THE FIGURE 70,000 impoverished Holocaust survivors in Israel is a conservative estimate, the one used by the Keren. Of these, some 20,000 are Europeans; the remaining 50,000 immigrated from the former Soviet Union (FSU) since 1990.

In general, the Europeans suffered much worse under the Nazis. The great majority (although not all) of the survivors from the FSU escaped Hitler's invasion, or were relocated by their government toward Siberia, where they were safe from the Germans but had to endure extreme cold and hunger.

"They weren't in concentration camps, they don't have numbers on their arms, so are they Holocaust survivors? Well, they were on the run from the Nazis. They suffered terribly. Many of those from Ukraine were in Nazi camps and witnessed members of their family being murdered. So yes, they are Holocaust survivors," says Dr. Natan Kellermann, a top official of the organization Amcha, which provides social and therapeutic services to about 9,500 survivors, and which, like the Keren, would have many more clients if it had the money to help them.

Leopold Rosen: 'I don't have enough money for food'

Compared to European survivors, however, those from the FSU tend to be considerably poorer - partly because they basically started over from zero in this country at an advanced age, partly because they usually do not get the regular German reparation payments or monthly Israeli survivor's pension that many of the European survivors get. With few exceptions, the only compensation FSU survivors of the Holocaust ever got was a one-time payment from Germany, typically of 5,000 DM, which would be about NIS 14,000 today.

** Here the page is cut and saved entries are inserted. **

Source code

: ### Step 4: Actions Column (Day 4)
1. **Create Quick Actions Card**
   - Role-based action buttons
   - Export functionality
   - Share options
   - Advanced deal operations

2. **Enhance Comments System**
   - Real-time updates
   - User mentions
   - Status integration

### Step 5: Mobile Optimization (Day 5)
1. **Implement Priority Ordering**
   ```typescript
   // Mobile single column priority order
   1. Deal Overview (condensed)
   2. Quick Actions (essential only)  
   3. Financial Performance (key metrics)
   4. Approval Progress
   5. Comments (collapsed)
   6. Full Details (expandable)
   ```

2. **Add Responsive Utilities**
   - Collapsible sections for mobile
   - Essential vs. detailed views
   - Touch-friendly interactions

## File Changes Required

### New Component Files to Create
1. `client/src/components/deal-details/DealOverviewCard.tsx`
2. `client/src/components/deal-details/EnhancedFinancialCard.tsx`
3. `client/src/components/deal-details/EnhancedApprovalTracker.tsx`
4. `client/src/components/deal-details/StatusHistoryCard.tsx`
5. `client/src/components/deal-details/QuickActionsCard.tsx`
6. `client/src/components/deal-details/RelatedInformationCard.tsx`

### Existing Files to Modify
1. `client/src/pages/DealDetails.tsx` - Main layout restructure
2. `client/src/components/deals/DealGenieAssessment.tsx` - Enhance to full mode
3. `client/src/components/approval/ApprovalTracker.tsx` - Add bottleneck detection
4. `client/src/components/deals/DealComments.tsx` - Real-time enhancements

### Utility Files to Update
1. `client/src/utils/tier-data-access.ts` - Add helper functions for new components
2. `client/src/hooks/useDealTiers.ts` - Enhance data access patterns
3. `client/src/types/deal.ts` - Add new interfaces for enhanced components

Among Holocaust survivors who can be found eating in soup kitchens and wearing charity-store clothes, the overwhelming majority, probably over 90%, are from the FSU.

In a study two years ago by Jenny Brodsky, an expert on aging at JDC-Brookdale, and Hebrew University demographer Sergio Della Pergola, it was found that 35% of Holocaust survivors in Israel require economic aid, such as free blankets or heaters, to get through the winter cold; 25% have to choose between spending money on food or on other basic needs like medicines and utilities; 16% can't afford regular phone calls and visits to their children living in this country; and 13% suffer "food insecurity," meaning they can't afford to eat nutritiously on a dependable basis.

The economic pressure on poor Holocaust survivors is made worse by their unusually high health care expenses. Most everyone understands that Holocaust survivors suffer psychological trauma, and that it never completely goes away. What may be less widely known is that they also tend to suffer much more than normal from physical illness. This is especially true of those who lived some of their childhood or adolescence under Nazi persecution. And as the years have passed, of course, these "child survivors" have become a steadily larger part of the Holocaust survivor population. Today they are a majority or close to it.

"These people were malnourished during their youth, so now they have an extremely high incidence of osteoporosis [weakening of the bones], which means hip replacements and such. They have much more than their share of cancer, high blood pressure, tooth and gum diseases, and blindness," says Dubby Arbel, general manager of the Keren.